FIUMALBO.Cristiano Bergodi ha individuato l'obiettivo: il mister vuole una squadra 'simpatica" che, tradotto in parole povere, giochi a calcio e faccia divertire il pubblico. «Ci stiamo applicando per fare questo. A me piace vedere i miei ragazzi che giocano palla a terra. Non abbiamo ancora affrontato avversari probanti, ma c'è tempo. Siamo una squadra in fase di costruzione, lavoro in massima sintonia con Pari e quindi tutto va nel migliore dei modi». Poi il tecnico passa all'analisi dei singoli, Signori e Giampà in primis. «Signori è arrivato a Fiumalbo già allenato dopo il ritiro con la Sampdoria, è più avanti di noi, ma ha delle qualità. Giampà alto? Mimmo è un ragazzo straordinario, ci sta provando gusto a giocare nel tridente. Io continuo a provarlo e non mi dispiace affatto. Ma si sta creando un bel gruppo».

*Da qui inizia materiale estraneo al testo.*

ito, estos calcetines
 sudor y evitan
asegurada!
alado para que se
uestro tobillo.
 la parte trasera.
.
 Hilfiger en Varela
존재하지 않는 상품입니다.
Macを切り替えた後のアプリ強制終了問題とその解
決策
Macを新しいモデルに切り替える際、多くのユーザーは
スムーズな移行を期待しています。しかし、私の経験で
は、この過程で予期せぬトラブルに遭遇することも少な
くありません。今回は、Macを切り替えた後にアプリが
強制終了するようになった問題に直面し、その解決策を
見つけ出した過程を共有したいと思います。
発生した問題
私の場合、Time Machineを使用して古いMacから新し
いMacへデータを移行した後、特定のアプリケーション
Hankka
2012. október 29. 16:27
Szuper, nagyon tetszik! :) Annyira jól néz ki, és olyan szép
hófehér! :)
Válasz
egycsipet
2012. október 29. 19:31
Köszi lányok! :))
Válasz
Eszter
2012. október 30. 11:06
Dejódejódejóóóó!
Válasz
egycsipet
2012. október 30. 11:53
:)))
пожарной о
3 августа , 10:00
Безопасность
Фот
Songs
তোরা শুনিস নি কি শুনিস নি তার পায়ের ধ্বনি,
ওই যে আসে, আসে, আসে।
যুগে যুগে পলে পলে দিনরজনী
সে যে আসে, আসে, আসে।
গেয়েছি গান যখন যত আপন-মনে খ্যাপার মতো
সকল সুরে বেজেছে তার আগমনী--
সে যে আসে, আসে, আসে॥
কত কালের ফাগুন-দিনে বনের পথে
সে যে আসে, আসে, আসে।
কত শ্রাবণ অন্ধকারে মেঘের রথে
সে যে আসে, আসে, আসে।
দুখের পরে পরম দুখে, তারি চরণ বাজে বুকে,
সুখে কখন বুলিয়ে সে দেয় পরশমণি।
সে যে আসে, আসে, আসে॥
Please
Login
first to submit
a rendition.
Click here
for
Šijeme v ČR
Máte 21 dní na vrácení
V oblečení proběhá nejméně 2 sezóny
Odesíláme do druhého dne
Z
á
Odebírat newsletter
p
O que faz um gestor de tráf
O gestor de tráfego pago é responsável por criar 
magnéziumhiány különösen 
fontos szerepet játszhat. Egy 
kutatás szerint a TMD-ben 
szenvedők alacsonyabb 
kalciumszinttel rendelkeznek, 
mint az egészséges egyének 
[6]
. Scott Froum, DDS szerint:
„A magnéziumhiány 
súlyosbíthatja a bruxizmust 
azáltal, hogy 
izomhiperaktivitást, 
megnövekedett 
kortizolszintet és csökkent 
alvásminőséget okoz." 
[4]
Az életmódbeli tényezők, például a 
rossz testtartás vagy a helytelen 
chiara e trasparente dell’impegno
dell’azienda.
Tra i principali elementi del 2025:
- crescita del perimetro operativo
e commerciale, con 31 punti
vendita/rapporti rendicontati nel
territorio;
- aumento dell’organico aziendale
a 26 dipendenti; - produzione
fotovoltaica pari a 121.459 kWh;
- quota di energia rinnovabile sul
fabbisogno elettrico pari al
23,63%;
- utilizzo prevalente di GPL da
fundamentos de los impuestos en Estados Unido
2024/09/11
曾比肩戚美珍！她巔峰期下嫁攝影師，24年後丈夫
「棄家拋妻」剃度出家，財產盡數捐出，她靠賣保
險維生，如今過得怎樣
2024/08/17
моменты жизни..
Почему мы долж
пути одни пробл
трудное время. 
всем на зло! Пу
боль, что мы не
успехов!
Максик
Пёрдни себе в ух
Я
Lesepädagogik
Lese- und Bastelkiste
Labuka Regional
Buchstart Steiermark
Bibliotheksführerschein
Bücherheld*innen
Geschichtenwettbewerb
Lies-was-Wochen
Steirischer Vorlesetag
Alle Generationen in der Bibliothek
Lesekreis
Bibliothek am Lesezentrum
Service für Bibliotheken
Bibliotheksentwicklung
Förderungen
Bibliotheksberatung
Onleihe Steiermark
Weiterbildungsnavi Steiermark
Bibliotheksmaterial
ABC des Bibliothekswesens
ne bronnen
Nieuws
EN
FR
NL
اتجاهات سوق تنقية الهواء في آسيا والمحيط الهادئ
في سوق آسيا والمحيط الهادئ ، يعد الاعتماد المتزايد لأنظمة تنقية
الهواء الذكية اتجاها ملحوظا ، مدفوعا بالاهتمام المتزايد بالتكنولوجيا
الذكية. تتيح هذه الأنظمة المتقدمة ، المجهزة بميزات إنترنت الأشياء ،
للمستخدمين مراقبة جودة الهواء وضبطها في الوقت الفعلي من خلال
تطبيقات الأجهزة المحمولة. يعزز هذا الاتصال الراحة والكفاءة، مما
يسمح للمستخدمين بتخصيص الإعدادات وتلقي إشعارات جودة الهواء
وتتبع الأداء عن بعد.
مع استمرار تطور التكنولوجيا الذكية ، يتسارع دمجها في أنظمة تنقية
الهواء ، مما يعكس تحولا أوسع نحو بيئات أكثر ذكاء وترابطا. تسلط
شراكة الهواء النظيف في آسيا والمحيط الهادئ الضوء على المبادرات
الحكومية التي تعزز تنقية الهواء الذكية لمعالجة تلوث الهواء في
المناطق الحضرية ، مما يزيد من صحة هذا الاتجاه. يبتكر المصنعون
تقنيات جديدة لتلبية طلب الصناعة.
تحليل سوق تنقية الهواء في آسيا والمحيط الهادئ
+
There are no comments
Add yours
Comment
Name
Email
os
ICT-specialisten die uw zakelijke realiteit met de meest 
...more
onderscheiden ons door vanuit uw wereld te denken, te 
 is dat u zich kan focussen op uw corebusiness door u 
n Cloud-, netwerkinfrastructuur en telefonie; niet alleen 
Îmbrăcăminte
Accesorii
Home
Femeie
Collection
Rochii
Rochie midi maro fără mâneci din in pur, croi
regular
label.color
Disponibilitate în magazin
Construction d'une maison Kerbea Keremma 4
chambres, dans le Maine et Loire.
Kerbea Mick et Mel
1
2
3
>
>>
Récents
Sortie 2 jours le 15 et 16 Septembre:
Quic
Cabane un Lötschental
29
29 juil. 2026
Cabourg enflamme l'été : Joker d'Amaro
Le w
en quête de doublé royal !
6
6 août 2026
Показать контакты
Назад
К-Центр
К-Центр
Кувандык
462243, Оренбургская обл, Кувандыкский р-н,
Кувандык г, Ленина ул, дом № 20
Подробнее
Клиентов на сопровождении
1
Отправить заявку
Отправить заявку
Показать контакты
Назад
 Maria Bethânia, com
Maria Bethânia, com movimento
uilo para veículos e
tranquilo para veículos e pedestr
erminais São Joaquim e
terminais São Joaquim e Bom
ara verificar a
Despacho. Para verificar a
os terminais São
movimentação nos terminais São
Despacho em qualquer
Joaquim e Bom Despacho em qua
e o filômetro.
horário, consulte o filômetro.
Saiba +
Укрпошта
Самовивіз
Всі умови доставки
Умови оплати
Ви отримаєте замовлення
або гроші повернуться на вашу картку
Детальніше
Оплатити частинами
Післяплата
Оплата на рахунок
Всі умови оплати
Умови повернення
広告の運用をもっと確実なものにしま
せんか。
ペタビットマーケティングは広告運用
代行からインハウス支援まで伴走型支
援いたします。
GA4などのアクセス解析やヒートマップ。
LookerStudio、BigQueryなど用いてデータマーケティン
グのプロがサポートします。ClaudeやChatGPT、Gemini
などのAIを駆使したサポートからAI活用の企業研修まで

Intanto in Appennino ha fatto capolino Edgar Cani. Un matrimonio che si poteva concretizzare già qualche anno fa, quando Tosi lo chiese al Pescara, insieme a Di Matteo. «Non se ne fece nulla - spiega - ma ho sempre avuto un'attrazione per il Modena». Attrazione che è sfociata col blitz di Fausto Pari, abile a strapparlo all'Empoli. «È vero - continua l'attaccante di origini albanesi, ma da anni trapiantato a Città della Pieve - ho voluto fortemente venire qui. Mi piace lo stadio e l'ambiente, mi piace la società, spero di poter fare bene. So di essere di fronte ad un'annata importante sia per il Modena che per me: è il momento della svolta. So che arrivo in una squadra che fino a giugno ha potuto contare su Bruno, un grande attaccante. Proverò a non farlo rimpiangere».
«Sono una prima punta - racconta la punta, finita in camera con Tamburini - ma non una classica boa centrale statica. Mi piace anche andare in profondità e muovermi su tutto il fronte. Ma spero di poter far presto diventare fatti le parole».